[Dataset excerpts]
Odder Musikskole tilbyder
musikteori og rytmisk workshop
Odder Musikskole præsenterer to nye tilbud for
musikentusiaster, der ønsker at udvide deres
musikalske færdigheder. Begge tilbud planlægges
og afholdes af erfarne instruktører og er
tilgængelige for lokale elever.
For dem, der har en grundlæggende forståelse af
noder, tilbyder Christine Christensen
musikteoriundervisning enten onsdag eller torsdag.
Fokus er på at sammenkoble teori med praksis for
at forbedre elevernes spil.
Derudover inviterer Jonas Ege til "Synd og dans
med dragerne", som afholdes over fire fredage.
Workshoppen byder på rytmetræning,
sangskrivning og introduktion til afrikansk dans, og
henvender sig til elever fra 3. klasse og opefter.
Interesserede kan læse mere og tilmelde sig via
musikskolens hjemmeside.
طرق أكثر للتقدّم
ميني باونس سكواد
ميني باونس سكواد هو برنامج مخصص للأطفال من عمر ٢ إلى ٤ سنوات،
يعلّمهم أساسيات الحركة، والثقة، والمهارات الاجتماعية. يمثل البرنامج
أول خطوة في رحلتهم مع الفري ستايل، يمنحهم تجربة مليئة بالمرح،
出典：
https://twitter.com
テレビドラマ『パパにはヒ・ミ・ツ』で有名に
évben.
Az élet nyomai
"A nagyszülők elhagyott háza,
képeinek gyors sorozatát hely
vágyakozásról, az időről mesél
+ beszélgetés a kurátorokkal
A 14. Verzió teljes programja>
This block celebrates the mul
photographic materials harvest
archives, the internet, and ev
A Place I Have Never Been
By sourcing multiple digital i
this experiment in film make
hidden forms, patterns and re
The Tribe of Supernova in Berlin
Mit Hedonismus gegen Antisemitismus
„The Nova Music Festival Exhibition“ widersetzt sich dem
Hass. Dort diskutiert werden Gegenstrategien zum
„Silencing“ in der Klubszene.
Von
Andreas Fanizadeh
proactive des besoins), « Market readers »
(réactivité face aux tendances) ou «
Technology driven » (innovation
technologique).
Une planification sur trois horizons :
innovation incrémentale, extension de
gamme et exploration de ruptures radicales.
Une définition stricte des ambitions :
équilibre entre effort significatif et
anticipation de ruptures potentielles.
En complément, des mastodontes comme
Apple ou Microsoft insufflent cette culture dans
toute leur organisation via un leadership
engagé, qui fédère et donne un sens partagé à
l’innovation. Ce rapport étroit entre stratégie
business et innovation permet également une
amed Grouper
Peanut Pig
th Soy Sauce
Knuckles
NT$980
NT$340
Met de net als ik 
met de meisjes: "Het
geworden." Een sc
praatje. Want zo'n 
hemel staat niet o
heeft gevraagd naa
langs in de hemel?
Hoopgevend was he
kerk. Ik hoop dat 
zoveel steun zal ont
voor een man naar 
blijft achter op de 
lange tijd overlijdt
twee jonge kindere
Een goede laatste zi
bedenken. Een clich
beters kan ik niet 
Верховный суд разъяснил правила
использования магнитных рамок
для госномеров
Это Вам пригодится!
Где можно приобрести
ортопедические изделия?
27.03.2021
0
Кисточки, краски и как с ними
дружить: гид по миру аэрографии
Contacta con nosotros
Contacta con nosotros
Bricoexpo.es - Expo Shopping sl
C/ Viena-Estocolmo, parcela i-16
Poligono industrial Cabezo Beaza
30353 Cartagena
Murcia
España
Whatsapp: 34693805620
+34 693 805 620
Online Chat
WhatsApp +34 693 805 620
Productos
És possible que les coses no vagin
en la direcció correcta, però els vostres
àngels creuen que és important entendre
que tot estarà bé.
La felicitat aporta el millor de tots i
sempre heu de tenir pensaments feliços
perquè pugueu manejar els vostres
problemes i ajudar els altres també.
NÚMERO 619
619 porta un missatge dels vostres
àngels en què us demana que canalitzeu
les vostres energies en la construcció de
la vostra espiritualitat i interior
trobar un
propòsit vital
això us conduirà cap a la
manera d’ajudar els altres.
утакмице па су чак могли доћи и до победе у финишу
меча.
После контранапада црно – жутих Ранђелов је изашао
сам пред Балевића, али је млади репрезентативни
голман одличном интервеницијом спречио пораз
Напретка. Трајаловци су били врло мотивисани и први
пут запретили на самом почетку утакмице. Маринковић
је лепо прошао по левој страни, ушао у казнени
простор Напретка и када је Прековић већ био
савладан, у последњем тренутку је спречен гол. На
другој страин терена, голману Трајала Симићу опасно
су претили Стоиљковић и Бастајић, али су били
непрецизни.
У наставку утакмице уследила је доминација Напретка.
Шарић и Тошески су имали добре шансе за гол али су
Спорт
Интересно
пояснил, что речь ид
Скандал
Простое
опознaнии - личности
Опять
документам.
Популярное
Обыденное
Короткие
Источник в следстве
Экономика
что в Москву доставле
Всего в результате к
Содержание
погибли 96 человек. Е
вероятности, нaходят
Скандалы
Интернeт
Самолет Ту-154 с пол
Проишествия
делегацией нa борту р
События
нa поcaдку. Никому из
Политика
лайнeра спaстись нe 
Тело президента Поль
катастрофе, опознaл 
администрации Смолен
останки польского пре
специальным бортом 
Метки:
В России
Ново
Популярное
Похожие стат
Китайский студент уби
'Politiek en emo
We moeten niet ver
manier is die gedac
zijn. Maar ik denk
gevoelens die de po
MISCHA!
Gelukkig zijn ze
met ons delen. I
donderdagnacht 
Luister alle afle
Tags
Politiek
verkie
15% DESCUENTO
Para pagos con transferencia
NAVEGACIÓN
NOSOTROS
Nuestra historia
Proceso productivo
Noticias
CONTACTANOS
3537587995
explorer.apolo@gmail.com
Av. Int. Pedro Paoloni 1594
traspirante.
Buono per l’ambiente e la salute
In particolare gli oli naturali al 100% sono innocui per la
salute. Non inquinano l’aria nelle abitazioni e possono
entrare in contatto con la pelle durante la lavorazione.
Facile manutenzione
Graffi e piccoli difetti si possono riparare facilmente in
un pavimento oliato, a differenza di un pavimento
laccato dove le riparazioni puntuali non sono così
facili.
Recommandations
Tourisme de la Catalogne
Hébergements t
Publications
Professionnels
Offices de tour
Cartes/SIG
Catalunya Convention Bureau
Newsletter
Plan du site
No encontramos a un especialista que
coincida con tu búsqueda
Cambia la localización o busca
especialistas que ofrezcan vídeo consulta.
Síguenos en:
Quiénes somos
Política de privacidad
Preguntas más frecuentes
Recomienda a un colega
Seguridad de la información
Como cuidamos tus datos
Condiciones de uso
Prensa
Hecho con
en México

WHAT YOU NEED TO DO
Reproduce the data. Keep it exact.

EXERCISE RESULT
Odder Musikskole tilbyder
musikteori og rytmisk workshop
Odder Musikskole præsenterer to nye tilbud for
musikentusiaster, der ønsker at udvide deres
musikalske færdigheder. Begge tilbud planlægges
og afholdes af erfarne instruktører og er
tilgængelige for lokale elever.
For dem, der har en grundlæggende forståelse af
noder, tilbyder Christine Christensen
musikteoriundervisning enten onsdag eller torsdag.
Fokus er på at sammenkoble teori med praksis for
at forbedre elevernes spil.
Derudover inviterer Jonas Ege til "Synd og dans
med dragerne", som afholdes over fire fredage.
Workshoppen byder på rytmetræning,
sangskrivning og introduktion til afrikansk dans, og
henvender sig til elever fra 3. klasse og opefter.
Interesserede kan læse mere og tilmelde sig via
musikskolens hjemmeside.
طرق أكثر للتقدّم
ميني باونس سكواد
ميني باونس سكواد هو برنامج مخصص للأطفال من عمر ٢ إلى ٤ سنوات،
يعلّمهم أساسيات الحركة، والثقة، والمهارات الاجتماعية. يمثل البرنامج
أول خطوة في رحلتهم مع الفري ستايل، يمنحهم تجربة مليئة بالمرح،
出典：
https://twitter.com
テレビドラマ『パパにはヒ・ミ・ツ』で有名に
évben.
Az élet nyomai
"A nagyszülők elhagyott háza,
képeinek gyors sorozatát hely
vágyakozásról, az időről mesél
+ beszélgetés a kurátorokkal
A 14. Verzió teljes programja>
This block celebrates the mul
photographic materials harvest
archives, the internet, and ev
A Place I Have Never Been
By sourcing multiple digital i
this experiment in film make
hidden forms, patterns and re
The Tribe of Supernova in Berlin
Mit Hedonismus gegen Antisemitismus
„The Nova Music Festival Exhibition“ widersetzt sich dem
Hass. Dort diskutiert werden Gegenstrategien zum
„Silencing“ in der Klubszene.
Von
Andreas Fanizadeh
proactive des besoins), « Market readers »
(réactivité face aux tendances) ou «
Technology driven » (innovation
technologique).
Une planification sur trois horizons :
innovation incrémentale, extension de
gamme et exploration de ruptures radicales.
Une définition stricte des ambitions :
équilibre entre effort significatif et
anticipation de ruptures potentielles.
En complément, des mastodontes comme
Apple ou Microsoft insufflent cette culture dans
toute leur organisation via un leadership
engagé, qui fédère et donne un sens partagé à
l’innovation. Ce rapport étroit entre stratégie
business et innovation permet également une
amed Grouper
Peanut Pig
th Soy Sauce
Knuckles
NT$980
NT$340
Met de net als ik 
met de meisjes: "Het
geworden." Een sc
praatje. Want zo'n 
hemel staat niet o
heeft gevraagd naa
langs in de hemel?
Hoopgevend was he
kerk. Ik hoop dat 
zoveel steun zal ont
voor een man naar 
blijft achter op de 
lange tijd overlijdt
twee jonge kindere
Een goede laatste zi
bedenken. Een clich
beters kan ik niet 
Верховный суд разъяснил правила
использования магнитных рамок
для госномеров
Это Вам пригодится!
Где можно приобрести
ортопедические изделия?
27.03.2021
0
Кисточки, краски и как с ними
дружить: гид по миру аэрографии
Contacta con nosotros
Contacta con nosotros
Bricoexpo.es - Expo Shopping sl
C/ Viena-Estocolmo, parcela i-16
Poligono industrial Cabezo Beaza
30353 Cartagena
Murcia
España
Whatsapp: 34693805620
+34 693 805 620
Online Chat
WhatsApp +34 693 805 620
Productos
És possible que les coses no vagin
en la direcció correcta, però els vostres
àngels creuen que és important entendre
que tot estarà bé.
La felicitat aporta el millor de tots i
sempre heu de tenir pensaments feliços
perquè pugueu manejar els vostres
problemes i ajudar els altres també.
NÚMERO 619
619 porta un missatge dels vostres
àngels en què us demana que canalitzeu
les vostres energies en la construcció de
la vostra espiritualitat i interior
trobar un
propòsit vital
això us conduirà cap a la
manera d’ajudar els altres.
утакмице па су чак могли доћи и до победе у финишу
меча.
После контранапада црно – жутих Ранђелов је изашао
сам пред Балевића, али је млади репрезентативни
голман одличном интервеницијом спречио пораз
Напретка. Трајаловци су били врло мотивисани и први
пут запретили на самом почетку утакмице. Маринковић
је лепо прошао по левој страни, ушао у казнени
простор Напретка и када је Прековић већ био
савладан, у последњем тренутку је спречен гол. На
другој страин терена, голману Трајала Симићу опасно
су претили Стоиљковић и Бастајић, али су били
непрецизни.
У наставку утакмице уследила је доминација Напретка.
Шарић и Тошески су имали добре шансе за гол али су
Спорт
Интересно
пояснил, что речь ид
Скандал
Простое
опознaнии - личности
Опять
документам.
Популярное
Обыденное
Короткие
Источник в следстве
Экономика
что в Москву доставле
Всего в результате к
Содержание
погибли 96 человек. Е
вероятности, нaходят
Скандалы
Интернeт
Самолет Ту-154 с пол
Проишествия
делегацией нa борту р
События
нa поcaдку. Никому из
Политика
лайнeра спaстись нe 
Тело президента Поль
катастрофе, опознaл 
администрации Смолен
останки польского пре
специальным бортом 
Метки:
В России
Ново
Популярное
Похожие стат
Китайский студент уби
'Politiek en emo
We moeten niet ver
manier is die gedac
zijn. Maar ik denk
gevoelens die de po
MISCHA!
Gelukkig zijn ze
met ons delen. I
donderdagnacht 
Luister alle afle
Tags
Politiek
verkie
15% DESCUENTO
Para pagos con transferencia
NAVEGACIÓN
NOSOTROS
Nuestra historia
Proceso productivo
Noticias
CONTACTANOS
3537587995
explorer.apolo@gmail.com
Av. Int. Pedro Paoloni 1594
traspirante.
Buono per l’ambiente e la salute
In particolare gli oli naturali al 100% sono innocui per la
salute. Non inquinano l’aria nelle abitazioni e possono
entrare in contatto con la pelle durante la lavorazione.
Facile manutenzione
Graffi e piccoli difetti si possono riparare facilmente in
un pavimento oliato, a differenza di un pavimento
laccato dove le riparazioni puntuali non sono così
facili.
Recommandations
Tourisme de la Catalogne
Hébergements t
Publications
Professionnels
Offices de tour
Cartes/SIG
Catalunya Convention Bureau
Newsletter
Plan du site
No encontramos a un especialista que
coincida con tu búsqueda
Cambia la localización o busca
especialistas que ofrezcan vídeo consulta.
Síguenos en:
Quiénes somos
Política de privacidad
Preguntas más frecuentes
Recomienda a un colega
Seguridad de la información
Como cuidamos tus datos
Condiciones de uso
Prensa
Hecho con
en México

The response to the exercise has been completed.